Intel has given a sneak preview of what its Application Optimization – or APO – can do for games when using a 14th gen CPU. However, it has triggered disappointment in some as it confirmed there are “no plans” to roll APO out to 12th or 13th gen chips.
We looked at the results of what Intel APO can do for games when one round of testing done by Talon’s Tech pushed Rainbow Six: Siege to over 1,100 fps. This was cause for excitement, given that many expected Intel to eventually roll this technology back as far as its 12th gen CPUs.
The objective of Intel APO is to take a game and boost its performance by optimizing the thread scheduling. In the testing that we saw, even though it was done on global low graphical settings, the difference in performance, when APO is enabled, was clear as day.

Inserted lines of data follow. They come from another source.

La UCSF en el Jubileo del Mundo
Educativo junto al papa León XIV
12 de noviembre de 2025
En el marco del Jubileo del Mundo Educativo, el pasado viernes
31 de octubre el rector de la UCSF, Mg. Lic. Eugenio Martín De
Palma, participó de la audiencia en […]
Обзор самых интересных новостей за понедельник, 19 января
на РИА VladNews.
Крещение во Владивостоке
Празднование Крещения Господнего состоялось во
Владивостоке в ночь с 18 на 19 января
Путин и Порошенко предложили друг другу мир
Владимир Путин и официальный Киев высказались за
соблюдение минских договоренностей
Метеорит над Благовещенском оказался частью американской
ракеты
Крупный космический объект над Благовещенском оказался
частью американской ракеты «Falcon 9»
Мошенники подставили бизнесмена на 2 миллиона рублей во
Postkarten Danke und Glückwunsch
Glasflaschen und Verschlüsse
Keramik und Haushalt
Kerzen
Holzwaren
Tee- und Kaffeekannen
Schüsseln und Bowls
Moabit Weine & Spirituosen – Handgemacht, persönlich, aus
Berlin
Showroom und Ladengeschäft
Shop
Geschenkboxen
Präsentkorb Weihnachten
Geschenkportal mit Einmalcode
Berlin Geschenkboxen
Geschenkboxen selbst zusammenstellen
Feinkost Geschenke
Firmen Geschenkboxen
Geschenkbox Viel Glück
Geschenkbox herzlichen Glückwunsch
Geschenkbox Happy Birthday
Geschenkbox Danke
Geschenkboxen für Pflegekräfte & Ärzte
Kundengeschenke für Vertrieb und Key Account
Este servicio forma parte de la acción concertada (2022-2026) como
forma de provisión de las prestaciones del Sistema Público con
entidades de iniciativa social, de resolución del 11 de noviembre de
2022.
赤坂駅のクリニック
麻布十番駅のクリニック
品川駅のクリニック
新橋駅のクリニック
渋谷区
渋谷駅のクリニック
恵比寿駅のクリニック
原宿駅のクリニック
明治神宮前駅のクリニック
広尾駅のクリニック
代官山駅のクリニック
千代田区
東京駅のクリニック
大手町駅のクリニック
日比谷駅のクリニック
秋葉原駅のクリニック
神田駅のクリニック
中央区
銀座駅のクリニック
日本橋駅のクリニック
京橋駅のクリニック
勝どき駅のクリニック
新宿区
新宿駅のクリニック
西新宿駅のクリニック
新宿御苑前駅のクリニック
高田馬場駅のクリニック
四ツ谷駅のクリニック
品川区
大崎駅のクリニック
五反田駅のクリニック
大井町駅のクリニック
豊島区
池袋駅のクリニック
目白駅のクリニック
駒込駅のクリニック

It’s because of this, that Intel 12th and 13th gen owners hoped to see APO rolled back to be compatible with their chips and breathe new life into their gaming setups. Instead, Intel confirmed it has “no plans to support prior generation products with Application Optimization”.

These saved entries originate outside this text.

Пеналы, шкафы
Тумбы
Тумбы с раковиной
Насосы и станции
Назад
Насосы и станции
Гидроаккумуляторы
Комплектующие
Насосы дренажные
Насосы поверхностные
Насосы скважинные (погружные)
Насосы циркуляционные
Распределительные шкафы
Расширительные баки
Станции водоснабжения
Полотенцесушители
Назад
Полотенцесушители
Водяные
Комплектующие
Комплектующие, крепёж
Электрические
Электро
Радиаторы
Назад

While this isn’t a complete ruling out, given that there are only two supported games at the time of writing, it could be that Intel plans to focus its resources on building out this library, before addressing which products are supported.
Based on its own benchmarks, Intel suggests that a 19% performance boost is possible with APO in Rainbow Six: Siege at 1080p, while a 10% boost can be expected in Metro: Exodus, the only other supported title. We imagine the performance boost could be lessened if the tech is adjusted to be compatible with older hardware.
Nevertheless, It’s clear to see why owners of previous chips would be desperate to see the tech rolled backward, but Intel has made its stance clear, for now.